**WHAT YOU HAVE TO DO**. Among the records below, find the lines with the word "down" and copy them.

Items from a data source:
-------------------------

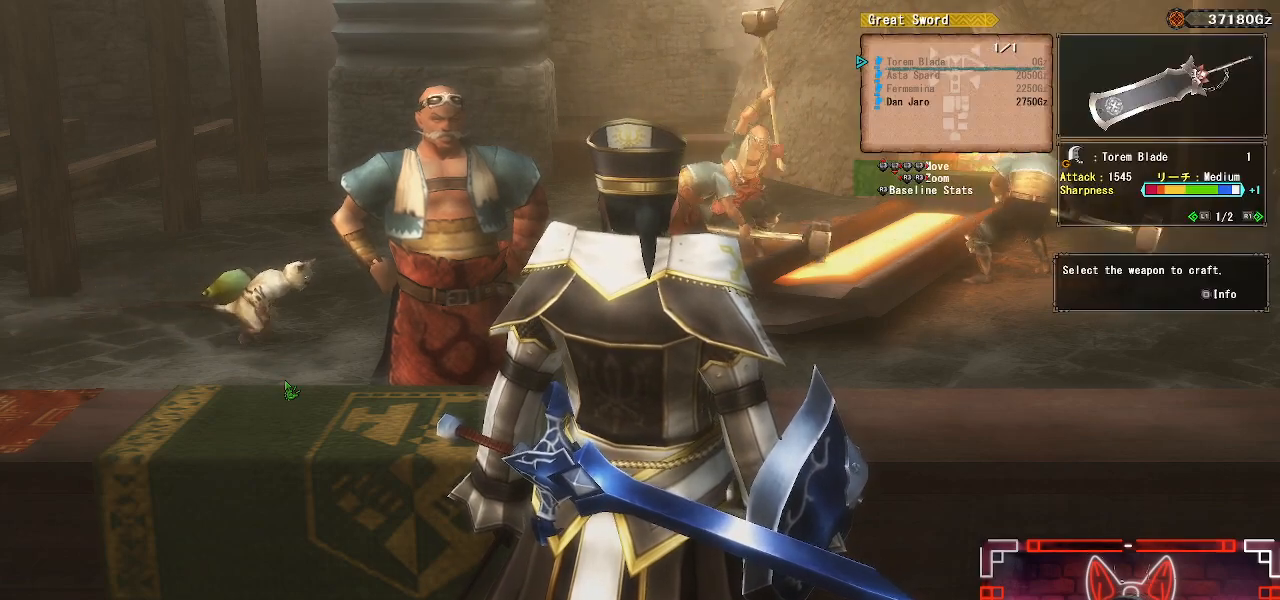
{"dt_ms": 500, "buttons": [], "left_stick": "center", "right_stick": "center", "events": [[167, "DPAD_DOWN", "down"], [300, "DPAD_DOWN", "up"], [383, "DPAD_DOWN", "down"], [483, "DPAD_DOWN", "up"]]}
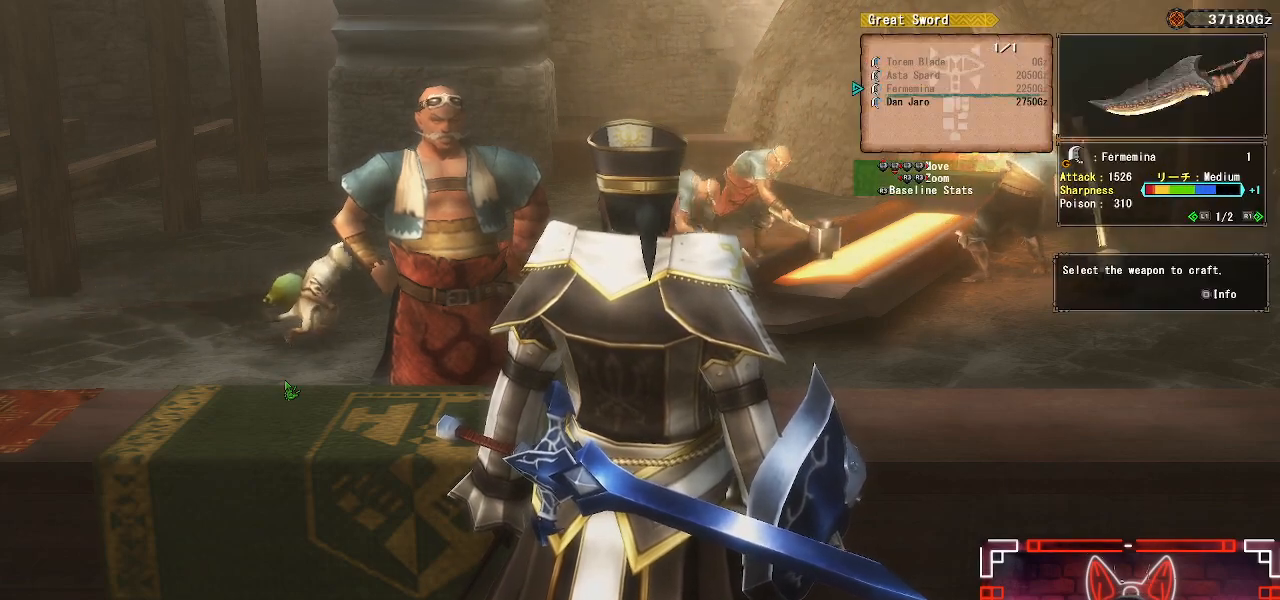
{"dt_ms": 500, "buttons": [], "left_stick": "center", "right_stick": "center", "events": [[67, "DPAD_DOWN", "down"], [167, "DPAD_DOWN", "up"]]}
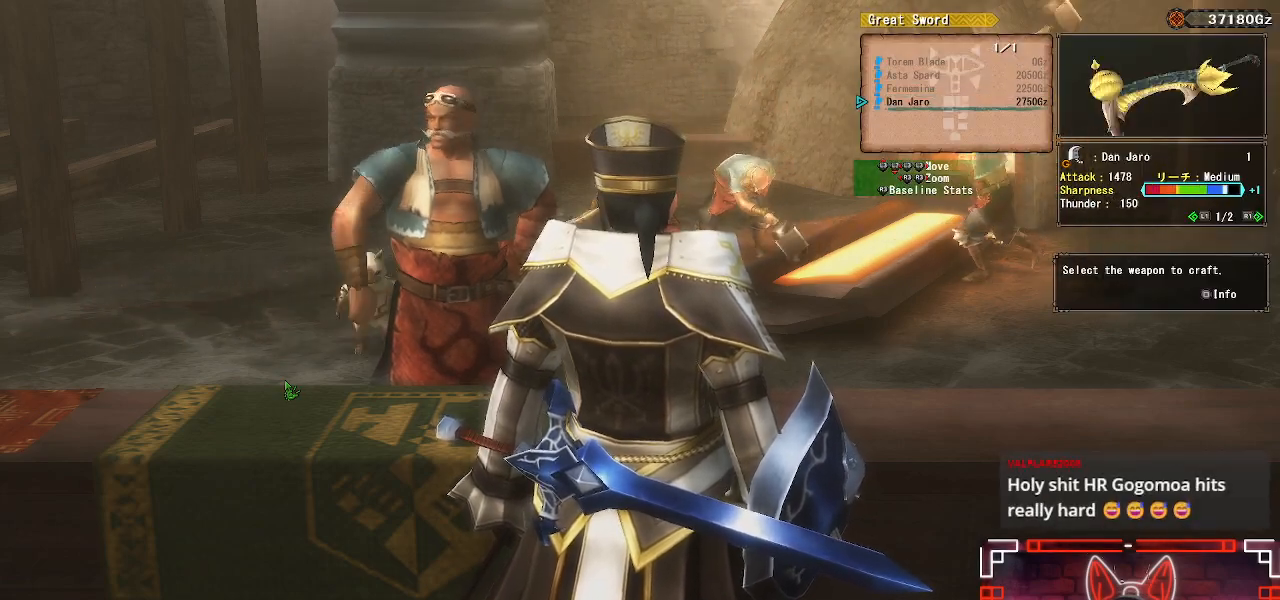
{"dt_ms": 500, "buttons": [], "left_stick": "center", "right_stick": "center", "events": [[167, "X", "down"], [350, "X", "up"]]}
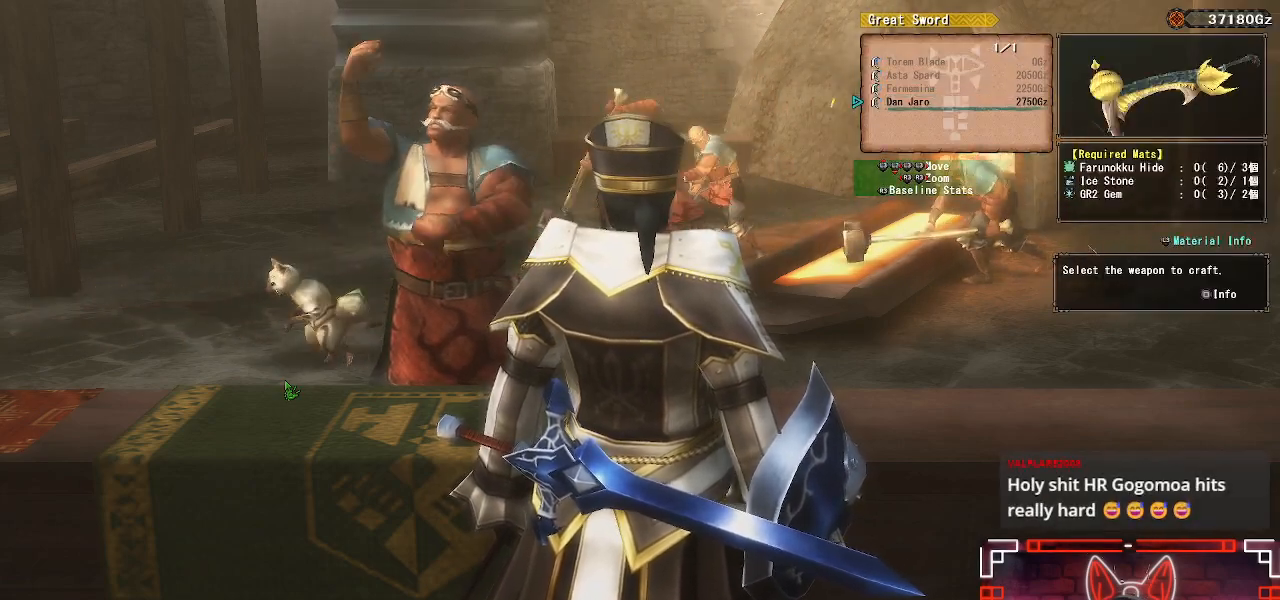
{"dt_ms": 1000, "buttons": [], "left_stick": "center", "right_stick": "center"}
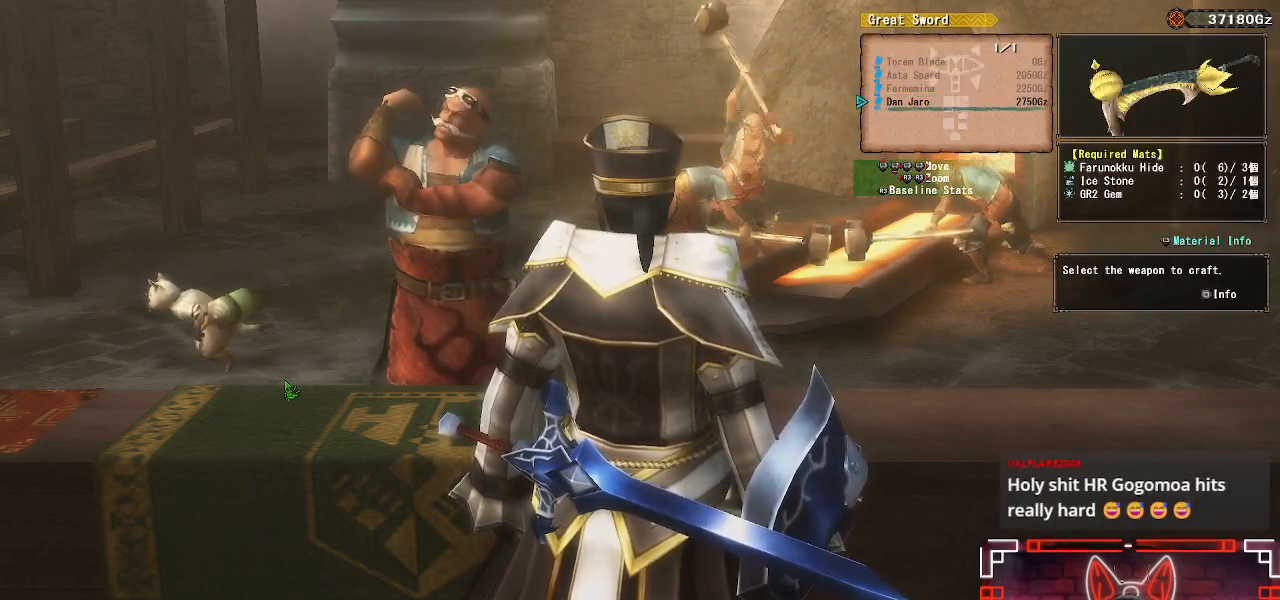
{"dt_ms": 500, "buttons": [], "left_stick": "center", "right_stick": "center", "events": [[133, "X", "down"], [350, "X", "up"]]}
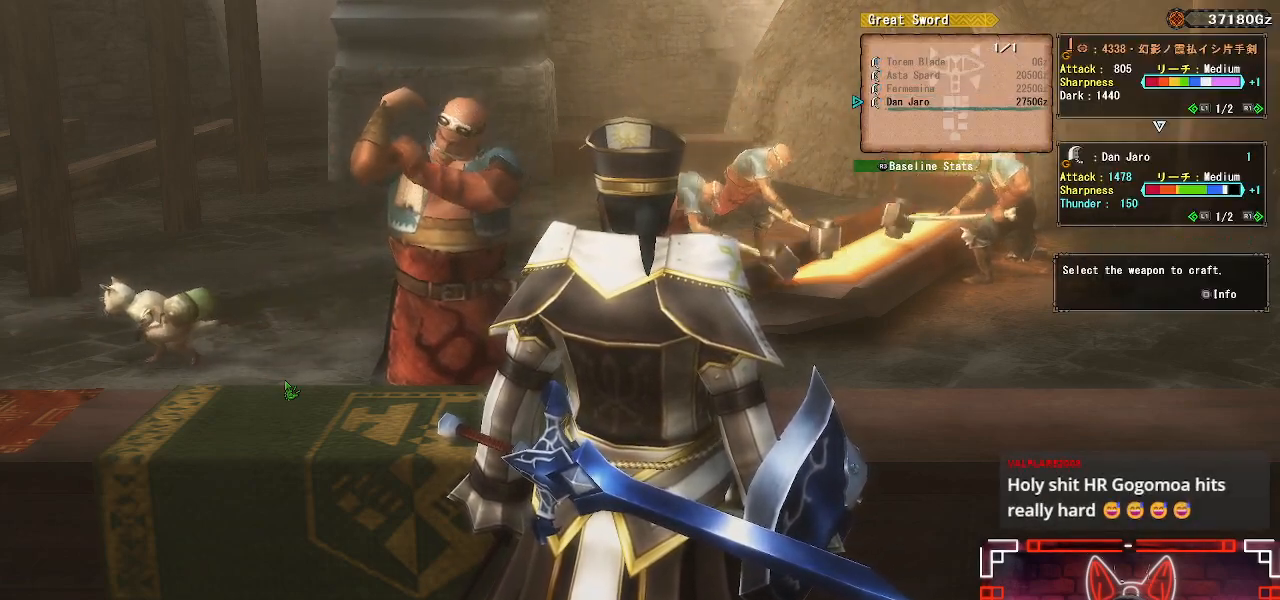
{"dt_ms": 500, "buttons": [], "left_stick": "center", "right_stick": "center", "events": []}
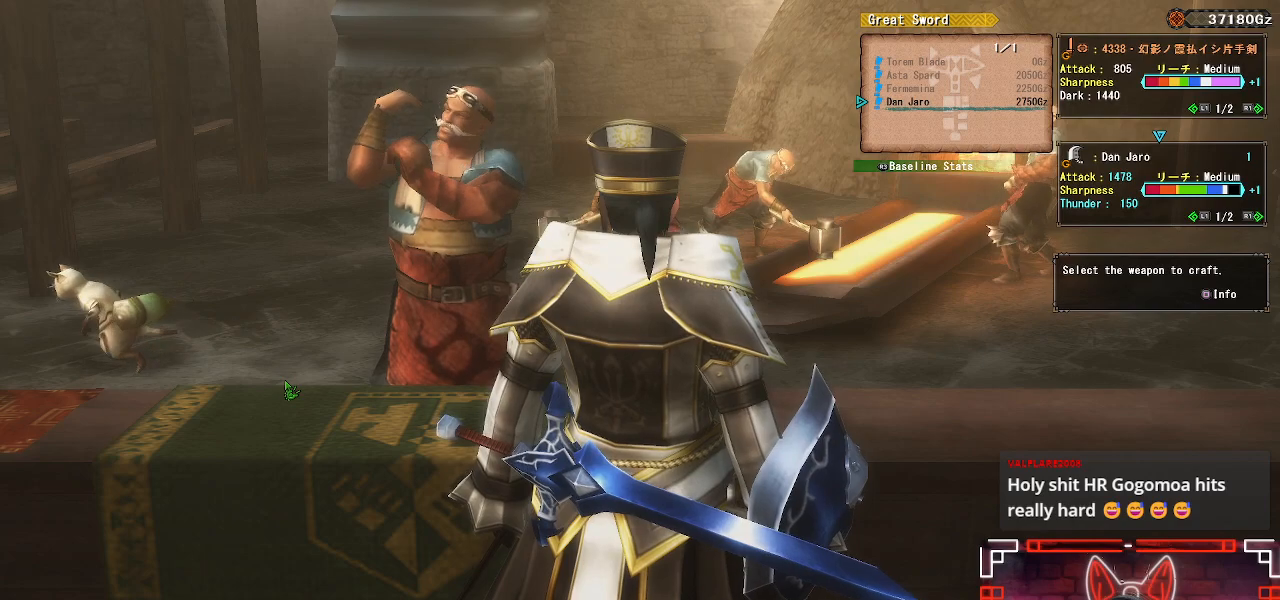
{"dt_ms": 500, "buttons": [], "left_stick": "center", "right_stick": "center", "events": []}
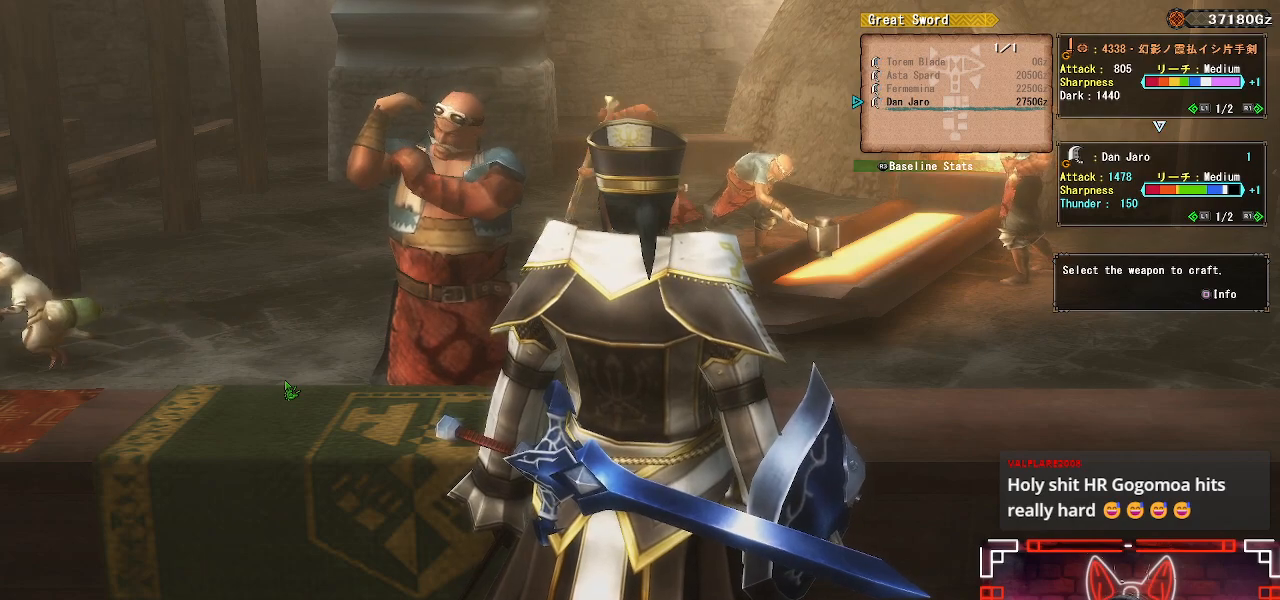
{"dt_ms": 500, "buttons": [], "left_stick": "center", "right_stick": "center", "events": []}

-------------------------

**YOUR RESPONSE**.
{"dt_ms": 500, "buttons": [], "left_stick": "center", "right_stick": "center", "events": [[167, "DPAD_DOWN", "down"], [300, "DPAD_DOWN", "up"], [383, "DPAD_DOWN", "down"], [483, "DPAD_DOWN", "up"]]}
{"dt_ms": 500, "buttons": [], "left_stick": "center", "right_stick": "center", "events": [[67, "DPAD_DOWN", "down"], [167, "DPAD_DOWN", "up"]]}
{"dt_ms": 500, "buttons": [], "left_stick": "center", "right_stick": "center", "events": [[167, "X", "down"], [350, "X", "up"]]}
{"dt_ms": 500, "buttons": [], "left_stick": "center", "right_stick": "center", "events": [[133, "X", "down"], [350, "X", "up"]]}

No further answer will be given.